While I certainly don’t recommend waiting for something horrible to happen before you start appreciating your life, a difficult experience can be an opportunity to wake up to life, in the same way being slapped across the face or having a bucket of ice water thrown on you wakes you up to life.
Accepting the Ups and Downs of an Authentic Life
If you are human (and, as a blog reader, I assume you are), your life with be filled with highs as well as lows. There’s no faster path to disappointment than to try to grasp onto pleasure as if you could string one happy moment after another for the rest of your life and never feel any pain in between.
A month or two after I came back to life, I restarted the hardest round of my chemo course and descended back into a world of physical discomfort. It all came back—the mouth sores, the nausea, the inability to enjoy food, the chronic pain. I had to take doses of pain meds high enough to kill a small animal just to get through my day. My mom was relegated back to the job of getting me my glasses of water and preparing my food (thanks mom).
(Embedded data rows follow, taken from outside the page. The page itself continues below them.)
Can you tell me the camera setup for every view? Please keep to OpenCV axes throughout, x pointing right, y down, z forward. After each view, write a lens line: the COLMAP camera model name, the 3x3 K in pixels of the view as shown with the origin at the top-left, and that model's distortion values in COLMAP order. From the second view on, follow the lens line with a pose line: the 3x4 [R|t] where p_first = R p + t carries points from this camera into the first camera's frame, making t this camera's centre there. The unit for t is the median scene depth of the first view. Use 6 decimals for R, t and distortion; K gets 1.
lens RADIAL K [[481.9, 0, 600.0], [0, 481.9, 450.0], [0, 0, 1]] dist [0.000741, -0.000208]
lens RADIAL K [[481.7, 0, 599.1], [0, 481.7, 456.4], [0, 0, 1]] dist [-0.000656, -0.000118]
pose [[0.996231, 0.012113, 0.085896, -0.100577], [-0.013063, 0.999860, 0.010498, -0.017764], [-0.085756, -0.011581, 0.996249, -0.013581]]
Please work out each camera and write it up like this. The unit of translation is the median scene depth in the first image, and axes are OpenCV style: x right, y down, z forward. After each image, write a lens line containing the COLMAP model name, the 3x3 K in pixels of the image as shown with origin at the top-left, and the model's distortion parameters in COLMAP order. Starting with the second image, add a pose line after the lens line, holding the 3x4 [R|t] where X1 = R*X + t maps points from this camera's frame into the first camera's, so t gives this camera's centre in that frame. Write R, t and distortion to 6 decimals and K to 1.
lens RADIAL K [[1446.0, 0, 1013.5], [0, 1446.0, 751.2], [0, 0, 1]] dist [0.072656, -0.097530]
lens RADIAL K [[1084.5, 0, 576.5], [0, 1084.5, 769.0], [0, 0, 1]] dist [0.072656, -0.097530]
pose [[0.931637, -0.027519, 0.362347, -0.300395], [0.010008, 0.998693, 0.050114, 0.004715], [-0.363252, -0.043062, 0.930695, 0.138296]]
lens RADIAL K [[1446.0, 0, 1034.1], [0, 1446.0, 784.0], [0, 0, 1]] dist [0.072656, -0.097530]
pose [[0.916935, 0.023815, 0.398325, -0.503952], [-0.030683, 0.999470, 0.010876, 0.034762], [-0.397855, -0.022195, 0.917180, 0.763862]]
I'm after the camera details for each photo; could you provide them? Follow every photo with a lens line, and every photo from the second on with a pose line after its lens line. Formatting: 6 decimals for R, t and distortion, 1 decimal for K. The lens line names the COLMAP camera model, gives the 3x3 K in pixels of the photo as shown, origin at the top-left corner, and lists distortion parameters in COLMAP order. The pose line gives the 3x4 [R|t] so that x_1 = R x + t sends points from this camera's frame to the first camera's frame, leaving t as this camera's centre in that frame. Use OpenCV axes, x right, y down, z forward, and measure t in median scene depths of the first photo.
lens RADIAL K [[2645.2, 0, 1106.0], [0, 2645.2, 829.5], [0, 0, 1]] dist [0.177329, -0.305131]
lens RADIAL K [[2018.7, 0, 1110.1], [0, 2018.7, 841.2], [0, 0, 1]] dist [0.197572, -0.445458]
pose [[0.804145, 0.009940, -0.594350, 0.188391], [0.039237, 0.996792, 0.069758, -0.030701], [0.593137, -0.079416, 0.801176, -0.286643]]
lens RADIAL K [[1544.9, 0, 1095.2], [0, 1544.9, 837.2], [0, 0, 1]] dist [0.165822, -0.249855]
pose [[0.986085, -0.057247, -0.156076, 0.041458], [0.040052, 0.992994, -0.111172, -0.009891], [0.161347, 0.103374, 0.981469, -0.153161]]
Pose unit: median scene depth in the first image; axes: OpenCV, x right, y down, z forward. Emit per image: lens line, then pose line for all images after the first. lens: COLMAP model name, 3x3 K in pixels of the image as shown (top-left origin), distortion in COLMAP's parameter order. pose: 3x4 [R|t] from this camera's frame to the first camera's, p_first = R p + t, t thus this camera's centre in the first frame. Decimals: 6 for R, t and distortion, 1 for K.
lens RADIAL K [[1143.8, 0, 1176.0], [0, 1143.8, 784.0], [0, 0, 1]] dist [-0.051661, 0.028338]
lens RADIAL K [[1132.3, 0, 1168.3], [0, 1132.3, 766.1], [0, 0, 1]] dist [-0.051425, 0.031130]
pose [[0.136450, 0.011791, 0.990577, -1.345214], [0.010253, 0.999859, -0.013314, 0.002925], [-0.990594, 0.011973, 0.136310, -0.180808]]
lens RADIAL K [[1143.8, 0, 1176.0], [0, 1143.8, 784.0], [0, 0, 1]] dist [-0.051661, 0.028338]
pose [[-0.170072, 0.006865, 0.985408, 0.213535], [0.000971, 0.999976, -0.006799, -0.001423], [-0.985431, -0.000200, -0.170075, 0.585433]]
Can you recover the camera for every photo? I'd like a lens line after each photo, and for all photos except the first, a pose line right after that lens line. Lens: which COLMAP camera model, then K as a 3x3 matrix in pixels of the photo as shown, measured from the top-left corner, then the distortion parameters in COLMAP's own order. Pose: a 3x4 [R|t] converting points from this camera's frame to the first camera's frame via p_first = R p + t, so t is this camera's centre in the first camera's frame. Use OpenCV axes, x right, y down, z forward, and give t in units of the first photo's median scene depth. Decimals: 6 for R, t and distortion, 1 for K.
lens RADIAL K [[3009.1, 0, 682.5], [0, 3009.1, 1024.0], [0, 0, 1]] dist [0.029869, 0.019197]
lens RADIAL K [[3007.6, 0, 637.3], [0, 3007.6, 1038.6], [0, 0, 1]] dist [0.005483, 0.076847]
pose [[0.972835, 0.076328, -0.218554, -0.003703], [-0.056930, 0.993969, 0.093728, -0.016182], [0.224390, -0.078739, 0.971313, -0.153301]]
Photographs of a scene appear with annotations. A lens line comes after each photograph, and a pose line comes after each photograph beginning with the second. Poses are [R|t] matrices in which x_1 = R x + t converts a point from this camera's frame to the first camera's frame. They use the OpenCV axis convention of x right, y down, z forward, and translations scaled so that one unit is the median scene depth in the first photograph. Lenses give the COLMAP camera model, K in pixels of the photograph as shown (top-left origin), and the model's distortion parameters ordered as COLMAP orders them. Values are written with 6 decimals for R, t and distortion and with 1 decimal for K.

But even though I was in pain, I didn’t feel like I was suffering (although I might have made my parents suffer a little bit with my pain-induced irritability).
I knew the pain was temporary. I knew soon I would be done with that round of chemo and would once again be able to experience the joy of eating, of good company, of, you know… just being.
Today marks the last day of my hardest round of chemo. I can already feel the pain starting to lift, food starting to taste better, life starting to feel more joyous.